■ Brief
Find the line in the entries below that contains "Recent AliPhysics releases". Repeat it exactly, and every line after it through the line that contains "VarManager by [@mcoquet642](https://github.com/mcoquet642)".

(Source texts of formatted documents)
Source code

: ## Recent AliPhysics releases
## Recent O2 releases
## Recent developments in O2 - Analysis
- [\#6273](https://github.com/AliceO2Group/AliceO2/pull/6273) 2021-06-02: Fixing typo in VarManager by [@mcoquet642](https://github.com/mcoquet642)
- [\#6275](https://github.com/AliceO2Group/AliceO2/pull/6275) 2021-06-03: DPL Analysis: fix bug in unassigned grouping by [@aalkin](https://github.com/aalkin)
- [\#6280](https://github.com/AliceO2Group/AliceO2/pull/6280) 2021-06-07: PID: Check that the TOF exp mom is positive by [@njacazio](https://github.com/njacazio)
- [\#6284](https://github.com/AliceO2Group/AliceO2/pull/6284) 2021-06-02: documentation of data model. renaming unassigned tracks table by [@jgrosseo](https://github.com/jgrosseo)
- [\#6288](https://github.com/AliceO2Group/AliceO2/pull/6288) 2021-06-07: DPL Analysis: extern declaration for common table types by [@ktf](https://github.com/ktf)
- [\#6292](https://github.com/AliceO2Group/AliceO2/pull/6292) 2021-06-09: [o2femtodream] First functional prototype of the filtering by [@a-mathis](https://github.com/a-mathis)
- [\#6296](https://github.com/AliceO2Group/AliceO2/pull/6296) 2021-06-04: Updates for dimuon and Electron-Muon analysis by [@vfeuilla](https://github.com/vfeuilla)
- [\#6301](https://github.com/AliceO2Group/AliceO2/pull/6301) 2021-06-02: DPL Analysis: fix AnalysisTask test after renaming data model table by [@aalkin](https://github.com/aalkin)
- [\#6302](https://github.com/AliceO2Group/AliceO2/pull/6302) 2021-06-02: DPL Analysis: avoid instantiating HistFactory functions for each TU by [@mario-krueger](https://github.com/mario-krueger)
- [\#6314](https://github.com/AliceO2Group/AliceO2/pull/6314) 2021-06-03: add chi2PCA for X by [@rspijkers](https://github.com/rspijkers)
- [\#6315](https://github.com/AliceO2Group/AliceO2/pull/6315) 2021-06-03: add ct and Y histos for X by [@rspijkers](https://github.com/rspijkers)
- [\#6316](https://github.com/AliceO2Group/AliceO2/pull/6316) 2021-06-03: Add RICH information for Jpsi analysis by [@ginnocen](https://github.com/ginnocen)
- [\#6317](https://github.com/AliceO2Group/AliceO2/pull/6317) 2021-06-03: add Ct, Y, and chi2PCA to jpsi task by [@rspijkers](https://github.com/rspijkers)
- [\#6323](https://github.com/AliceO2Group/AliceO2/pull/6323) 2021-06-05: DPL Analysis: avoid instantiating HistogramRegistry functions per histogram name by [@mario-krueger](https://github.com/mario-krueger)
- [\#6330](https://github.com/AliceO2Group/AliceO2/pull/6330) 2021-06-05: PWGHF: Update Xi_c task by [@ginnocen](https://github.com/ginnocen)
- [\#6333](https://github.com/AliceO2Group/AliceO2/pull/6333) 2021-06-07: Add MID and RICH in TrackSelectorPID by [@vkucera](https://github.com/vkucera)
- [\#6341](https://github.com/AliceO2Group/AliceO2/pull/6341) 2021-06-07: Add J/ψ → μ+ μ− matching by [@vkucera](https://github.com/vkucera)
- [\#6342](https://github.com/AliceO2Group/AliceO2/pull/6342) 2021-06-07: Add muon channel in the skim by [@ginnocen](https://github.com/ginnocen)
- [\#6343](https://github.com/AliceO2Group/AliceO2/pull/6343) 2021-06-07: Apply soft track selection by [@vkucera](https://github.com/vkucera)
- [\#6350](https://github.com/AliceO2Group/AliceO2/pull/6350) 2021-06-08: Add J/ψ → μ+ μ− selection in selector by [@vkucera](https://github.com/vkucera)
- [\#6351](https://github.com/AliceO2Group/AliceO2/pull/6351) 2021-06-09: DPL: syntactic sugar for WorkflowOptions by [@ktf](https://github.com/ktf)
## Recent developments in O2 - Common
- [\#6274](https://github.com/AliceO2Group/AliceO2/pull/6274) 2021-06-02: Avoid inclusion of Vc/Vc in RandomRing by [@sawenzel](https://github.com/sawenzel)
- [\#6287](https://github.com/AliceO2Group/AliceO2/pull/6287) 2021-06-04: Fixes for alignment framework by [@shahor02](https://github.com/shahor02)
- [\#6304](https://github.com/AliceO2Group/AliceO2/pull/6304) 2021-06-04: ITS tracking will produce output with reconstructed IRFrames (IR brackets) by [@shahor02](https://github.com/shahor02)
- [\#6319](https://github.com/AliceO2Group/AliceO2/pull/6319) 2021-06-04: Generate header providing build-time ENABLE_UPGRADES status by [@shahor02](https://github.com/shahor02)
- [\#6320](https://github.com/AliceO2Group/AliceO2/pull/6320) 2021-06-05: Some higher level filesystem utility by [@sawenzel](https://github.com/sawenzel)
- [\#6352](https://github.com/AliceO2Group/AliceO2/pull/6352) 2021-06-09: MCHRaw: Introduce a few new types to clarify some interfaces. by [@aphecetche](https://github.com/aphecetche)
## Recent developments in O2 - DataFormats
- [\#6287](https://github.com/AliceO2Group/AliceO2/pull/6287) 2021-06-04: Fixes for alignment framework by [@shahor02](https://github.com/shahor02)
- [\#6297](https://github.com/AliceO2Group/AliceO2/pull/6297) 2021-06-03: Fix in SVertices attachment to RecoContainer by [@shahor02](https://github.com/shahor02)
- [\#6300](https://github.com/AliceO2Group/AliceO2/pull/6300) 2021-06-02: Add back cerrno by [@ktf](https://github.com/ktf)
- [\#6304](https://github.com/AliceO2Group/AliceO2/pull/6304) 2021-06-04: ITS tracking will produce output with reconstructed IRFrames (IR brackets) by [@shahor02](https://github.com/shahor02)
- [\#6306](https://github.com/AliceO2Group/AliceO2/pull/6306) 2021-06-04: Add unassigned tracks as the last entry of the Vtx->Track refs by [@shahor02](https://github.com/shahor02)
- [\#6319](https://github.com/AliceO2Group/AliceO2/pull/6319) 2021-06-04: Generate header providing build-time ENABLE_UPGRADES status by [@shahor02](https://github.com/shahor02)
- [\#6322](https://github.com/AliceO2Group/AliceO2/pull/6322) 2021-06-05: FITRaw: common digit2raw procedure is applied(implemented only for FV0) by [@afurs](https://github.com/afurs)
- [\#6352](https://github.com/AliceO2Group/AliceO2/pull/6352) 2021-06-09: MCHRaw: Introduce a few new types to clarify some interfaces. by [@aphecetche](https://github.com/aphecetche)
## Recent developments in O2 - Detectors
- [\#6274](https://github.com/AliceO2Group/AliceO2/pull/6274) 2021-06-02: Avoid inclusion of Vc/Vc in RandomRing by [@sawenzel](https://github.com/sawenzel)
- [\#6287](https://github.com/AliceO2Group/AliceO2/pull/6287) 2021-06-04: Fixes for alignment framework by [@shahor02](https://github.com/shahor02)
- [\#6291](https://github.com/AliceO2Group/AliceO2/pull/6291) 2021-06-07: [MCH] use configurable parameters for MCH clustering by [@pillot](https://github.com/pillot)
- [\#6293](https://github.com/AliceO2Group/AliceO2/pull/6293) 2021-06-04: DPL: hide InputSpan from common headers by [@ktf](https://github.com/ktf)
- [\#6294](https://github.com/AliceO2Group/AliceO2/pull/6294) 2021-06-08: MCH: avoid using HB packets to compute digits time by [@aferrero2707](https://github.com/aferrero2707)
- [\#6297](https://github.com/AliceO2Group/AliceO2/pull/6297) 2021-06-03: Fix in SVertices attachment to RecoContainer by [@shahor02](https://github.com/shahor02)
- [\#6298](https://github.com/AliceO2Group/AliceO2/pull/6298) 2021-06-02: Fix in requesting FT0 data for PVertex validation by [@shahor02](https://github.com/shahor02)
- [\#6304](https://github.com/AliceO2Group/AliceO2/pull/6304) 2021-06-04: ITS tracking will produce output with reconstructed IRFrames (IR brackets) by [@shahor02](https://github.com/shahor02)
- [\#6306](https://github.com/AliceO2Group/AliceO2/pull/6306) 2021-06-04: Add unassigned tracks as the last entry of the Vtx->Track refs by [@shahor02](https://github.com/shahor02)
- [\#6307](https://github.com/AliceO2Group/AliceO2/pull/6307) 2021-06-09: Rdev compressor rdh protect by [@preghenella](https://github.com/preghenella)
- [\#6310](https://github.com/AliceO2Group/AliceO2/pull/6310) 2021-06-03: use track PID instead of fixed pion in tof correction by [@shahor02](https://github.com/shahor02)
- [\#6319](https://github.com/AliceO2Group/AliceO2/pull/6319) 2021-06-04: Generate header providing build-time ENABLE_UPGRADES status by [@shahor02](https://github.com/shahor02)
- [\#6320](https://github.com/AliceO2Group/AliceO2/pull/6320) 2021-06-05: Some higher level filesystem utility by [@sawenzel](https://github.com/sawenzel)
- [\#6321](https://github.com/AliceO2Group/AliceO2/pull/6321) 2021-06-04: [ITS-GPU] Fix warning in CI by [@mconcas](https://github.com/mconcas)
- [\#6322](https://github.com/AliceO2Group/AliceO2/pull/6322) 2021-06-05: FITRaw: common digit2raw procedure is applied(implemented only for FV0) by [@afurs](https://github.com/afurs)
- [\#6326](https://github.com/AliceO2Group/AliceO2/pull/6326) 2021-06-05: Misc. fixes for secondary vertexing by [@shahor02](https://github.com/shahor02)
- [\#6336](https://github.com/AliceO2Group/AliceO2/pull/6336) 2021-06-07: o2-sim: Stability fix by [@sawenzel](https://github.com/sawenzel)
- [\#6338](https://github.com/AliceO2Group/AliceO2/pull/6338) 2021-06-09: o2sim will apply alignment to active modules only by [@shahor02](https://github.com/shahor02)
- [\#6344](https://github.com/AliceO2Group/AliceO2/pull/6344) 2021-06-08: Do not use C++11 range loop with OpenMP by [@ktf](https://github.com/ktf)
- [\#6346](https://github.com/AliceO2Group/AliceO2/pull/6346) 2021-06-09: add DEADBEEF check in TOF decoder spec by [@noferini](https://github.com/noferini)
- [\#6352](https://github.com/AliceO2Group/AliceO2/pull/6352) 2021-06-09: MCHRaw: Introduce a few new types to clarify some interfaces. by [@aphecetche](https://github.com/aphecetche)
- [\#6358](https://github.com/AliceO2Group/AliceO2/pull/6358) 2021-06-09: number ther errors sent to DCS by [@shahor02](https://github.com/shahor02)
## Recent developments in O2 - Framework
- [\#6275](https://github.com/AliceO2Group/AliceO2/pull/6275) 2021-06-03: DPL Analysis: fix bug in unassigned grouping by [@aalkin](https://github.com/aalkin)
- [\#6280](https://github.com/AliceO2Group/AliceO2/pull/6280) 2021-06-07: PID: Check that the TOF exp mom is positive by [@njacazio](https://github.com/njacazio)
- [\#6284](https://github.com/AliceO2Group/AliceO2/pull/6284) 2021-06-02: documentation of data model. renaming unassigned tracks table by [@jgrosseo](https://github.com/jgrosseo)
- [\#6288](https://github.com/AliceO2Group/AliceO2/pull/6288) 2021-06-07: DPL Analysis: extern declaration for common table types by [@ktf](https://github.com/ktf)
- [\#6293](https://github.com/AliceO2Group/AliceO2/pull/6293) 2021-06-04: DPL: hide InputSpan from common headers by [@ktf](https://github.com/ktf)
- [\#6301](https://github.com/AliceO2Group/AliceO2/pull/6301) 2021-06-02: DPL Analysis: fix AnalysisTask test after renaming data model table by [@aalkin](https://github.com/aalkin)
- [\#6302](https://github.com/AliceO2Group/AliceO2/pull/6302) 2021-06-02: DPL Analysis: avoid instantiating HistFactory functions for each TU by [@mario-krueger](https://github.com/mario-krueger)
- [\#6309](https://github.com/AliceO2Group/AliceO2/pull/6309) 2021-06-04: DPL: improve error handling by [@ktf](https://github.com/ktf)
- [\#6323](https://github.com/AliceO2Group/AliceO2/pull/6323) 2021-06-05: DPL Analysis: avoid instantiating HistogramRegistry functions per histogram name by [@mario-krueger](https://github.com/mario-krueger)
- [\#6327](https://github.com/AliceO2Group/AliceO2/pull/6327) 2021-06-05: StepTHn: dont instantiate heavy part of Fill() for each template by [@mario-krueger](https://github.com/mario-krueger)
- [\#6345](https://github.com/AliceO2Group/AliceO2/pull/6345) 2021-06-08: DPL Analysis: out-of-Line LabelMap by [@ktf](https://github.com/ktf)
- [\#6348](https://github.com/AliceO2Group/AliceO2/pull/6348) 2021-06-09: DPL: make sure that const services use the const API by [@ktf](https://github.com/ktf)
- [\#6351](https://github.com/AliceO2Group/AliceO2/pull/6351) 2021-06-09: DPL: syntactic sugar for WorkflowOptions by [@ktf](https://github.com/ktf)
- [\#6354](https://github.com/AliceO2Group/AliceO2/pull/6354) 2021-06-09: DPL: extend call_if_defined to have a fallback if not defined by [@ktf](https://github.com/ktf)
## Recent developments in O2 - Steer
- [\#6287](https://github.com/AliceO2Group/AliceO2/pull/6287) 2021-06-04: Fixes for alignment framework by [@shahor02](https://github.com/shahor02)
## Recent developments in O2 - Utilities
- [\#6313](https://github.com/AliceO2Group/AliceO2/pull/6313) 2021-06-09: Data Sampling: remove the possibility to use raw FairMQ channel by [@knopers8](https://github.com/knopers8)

■ Exercise response
: ## Recent AliPhysics releases
## Recent O2 releases
## Recent developments in O2 - Analysis
- [\#6273](https://github.com/AliceO2Group/AliceO2/pull/6273) 2021-06-02: Fixing typo in VarManager by [@mcoquet642](https://github.com/mcoquet642)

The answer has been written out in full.